Excellences, Mesdames et Messieurs,
Au-delà de la lettre de la loi, je me dois de rappeler les valeurs fondamentales sur lesquelles le droit international humanitaire a été fondé.
Avant toute chose, l'humanité.
Les Conventions de Genève ont été créées pour préserver un minimum d'humanité même dans les situations les plus sombres, pour éviter la déshumanisation de l'autre et pour aider à maintenir ouverte une voie vers le retour à la paix.
Deuxièmement, et c'est une valeur tout aussi importante, l'égalité.
Notion fondamentale de l'humanité, l'égalité est omniprésente dans le droit international moderne. L'humanité et l'égalité sont consacrées par la Charte des Nations Unies, la Déclaration universelle des droits de l'homme et les Conventions de Genève. Chacun de ces instruments se réfère à la dignité, à la valeur et à l'égalité de droits de tous les êtres humains.

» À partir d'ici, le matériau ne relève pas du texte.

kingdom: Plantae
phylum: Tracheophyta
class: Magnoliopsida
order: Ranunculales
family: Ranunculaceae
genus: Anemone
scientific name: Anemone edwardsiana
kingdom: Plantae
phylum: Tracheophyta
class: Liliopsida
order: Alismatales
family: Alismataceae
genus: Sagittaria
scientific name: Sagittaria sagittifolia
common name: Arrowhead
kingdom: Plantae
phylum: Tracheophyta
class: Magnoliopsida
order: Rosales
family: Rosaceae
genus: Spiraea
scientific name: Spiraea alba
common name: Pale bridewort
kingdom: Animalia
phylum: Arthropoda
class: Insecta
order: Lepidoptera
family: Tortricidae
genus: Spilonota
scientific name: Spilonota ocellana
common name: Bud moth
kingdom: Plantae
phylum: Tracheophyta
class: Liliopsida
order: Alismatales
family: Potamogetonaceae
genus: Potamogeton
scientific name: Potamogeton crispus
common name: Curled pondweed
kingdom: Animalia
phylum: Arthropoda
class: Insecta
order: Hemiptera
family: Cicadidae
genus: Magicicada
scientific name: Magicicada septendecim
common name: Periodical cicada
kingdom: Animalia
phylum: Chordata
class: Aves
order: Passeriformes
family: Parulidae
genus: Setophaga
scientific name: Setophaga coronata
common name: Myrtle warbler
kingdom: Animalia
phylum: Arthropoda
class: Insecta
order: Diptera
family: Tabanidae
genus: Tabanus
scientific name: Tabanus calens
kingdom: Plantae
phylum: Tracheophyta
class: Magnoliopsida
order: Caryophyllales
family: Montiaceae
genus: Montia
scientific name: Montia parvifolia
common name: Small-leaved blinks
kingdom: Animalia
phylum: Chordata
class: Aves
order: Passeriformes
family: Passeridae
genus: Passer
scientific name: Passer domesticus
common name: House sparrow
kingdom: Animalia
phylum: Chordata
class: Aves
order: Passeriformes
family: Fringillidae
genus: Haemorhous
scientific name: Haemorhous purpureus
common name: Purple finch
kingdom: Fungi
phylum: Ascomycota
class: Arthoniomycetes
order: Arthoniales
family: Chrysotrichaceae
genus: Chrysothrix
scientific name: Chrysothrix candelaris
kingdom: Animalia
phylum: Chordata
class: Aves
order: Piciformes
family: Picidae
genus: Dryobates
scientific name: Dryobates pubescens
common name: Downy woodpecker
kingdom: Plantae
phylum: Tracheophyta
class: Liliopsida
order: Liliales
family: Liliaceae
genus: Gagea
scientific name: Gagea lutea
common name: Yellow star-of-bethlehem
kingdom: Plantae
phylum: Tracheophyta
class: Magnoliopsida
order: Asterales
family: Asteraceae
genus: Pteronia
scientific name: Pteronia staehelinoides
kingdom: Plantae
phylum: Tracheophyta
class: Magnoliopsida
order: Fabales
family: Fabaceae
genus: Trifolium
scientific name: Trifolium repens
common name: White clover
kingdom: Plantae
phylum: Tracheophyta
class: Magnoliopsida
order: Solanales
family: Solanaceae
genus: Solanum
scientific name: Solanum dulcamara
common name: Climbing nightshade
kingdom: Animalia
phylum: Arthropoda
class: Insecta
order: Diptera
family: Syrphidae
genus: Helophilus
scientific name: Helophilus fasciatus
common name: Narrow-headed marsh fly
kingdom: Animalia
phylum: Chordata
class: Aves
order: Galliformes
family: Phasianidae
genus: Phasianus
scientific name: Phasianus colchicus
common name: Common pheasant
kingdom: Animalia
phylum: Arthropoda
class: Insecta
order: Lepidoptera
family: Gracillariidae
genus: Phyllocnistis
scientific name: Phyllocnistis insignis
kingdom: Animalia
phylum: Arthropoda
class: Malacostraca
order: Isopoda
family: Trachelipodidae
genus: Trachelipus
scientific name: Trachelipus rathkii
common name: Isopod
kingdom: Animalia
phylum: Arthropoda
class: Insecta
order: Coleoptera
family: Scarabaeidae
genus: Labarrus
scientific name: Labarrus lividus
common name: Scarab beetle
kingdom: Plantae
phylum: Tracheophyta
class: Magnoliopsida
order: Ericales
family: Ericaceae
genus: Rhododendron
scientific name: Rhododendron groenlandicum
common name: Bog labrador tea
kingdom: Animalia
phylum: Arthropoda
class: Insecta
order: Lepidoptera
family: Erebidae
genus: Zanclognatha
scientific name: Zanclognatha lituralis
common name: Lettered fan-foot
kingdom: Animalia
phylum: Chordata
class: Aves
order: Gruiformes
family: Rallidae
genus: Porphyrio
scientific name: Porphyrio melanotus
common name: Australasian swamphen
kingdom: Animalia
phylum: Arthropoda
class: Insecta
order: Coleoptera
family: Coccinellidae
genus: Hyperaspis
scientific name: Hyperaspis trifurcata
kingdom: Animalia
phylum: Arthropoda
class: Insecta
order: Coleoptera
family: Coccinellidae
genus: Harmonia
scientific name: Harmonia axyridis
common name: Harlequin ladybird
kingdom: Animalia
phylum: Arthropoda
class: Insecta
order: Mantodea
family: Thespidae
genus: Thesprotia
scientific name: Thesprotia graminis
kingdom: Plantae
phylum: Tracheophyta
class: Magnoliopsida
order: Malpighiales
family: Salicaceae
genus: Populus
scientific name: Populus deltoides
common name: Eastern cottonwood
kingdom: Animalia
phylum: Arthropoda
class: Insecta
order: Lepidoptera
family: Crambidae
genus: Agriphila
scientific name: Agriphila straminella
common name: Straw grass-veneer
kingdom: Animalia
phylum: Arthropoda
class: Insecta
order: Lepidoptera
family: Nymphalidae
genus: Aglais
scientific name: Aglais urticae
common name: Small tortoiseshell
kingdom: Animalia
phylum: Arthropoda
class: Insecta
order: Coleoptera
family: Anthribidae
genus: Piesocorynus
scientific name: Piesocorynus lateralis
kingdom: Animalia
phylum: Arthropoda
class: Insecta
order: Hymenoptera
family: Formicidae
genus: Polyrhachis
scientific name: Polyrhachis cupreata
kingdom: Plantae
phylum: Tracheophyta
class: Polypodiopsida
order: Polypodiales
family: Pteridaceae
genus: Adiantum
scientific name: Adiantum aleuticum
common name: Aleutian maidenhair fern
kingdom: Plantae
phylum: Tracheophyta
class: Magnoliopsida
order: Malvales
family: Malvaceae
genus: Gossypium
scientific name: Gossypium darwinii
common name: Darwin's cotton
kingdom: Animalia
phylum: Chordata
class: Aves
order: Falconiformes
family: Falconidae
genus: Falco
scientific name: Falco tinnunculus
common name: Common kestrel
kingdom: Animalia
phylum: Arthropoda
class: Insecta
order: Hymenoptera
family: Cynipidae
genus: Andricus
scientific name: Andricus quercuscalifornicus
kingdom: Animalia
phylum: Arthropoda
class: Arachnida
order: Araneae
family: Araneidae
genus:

Quel que soit le côté de la ligne de front où se trouve un civil ou un combattant capturé, sa vie et sa dignité ont la même valeur.
Tant le Comité international de la Croix-Rouge que le Conseil des droits de l'homme œuvrent à faire en sorte que les États respectent ces valeurs fondamentales.
En ma qualité de présidente du CICR, je saisirai toutes les occasions qui se présenteront pour vous inciter :
Premièrement, à faire du respect du droit international humanitaire votre priorité politique.
Vous avez la responsabilité collective de prévenir et de réduire le coût humain de la guerre en mettant en œuvre le DIH et en veillant à ce qu'il soit respecté dans le monde entier. La protection de notre humanité commune passe par le respect non seulement de la lettre des Conventions de Genève, mais aussi de leur esprit.
Deuxièmement, à protéger et préserver l'action humanitaire neutre, impartiale et indépendante ainsi que les personnels qui la mènent à bien.
Nous vous demandons de respecter notre neutralité et de reconnaître notre indépendance, car elles sont nos meilleurs outils pour accéder aux populations qui ont besoin d'aide et pour influencer les comportements de ceux qui détiennent le pouvoir et les armes.
Le DIH seul ne suffira cependant jamais à assurer la sécurité et la dignité des personnes, de même que l'action humanitaire fondée sur des principes ne suffira jamais à alléger toutes les souffrances.
Ils ne peuvent pas changer l'essence même de la guerre, qui reste une atteinte portée à notre humanité commune.
C'est pourquoi je vous demande instamment, en troisième lieu, de faire tout ce qui est en votre pouvoir pour préserver la paix, éviter l'escalade de la violence et ne pas laisser les conflits devenir la norme.
Je vous remercie de votre attention.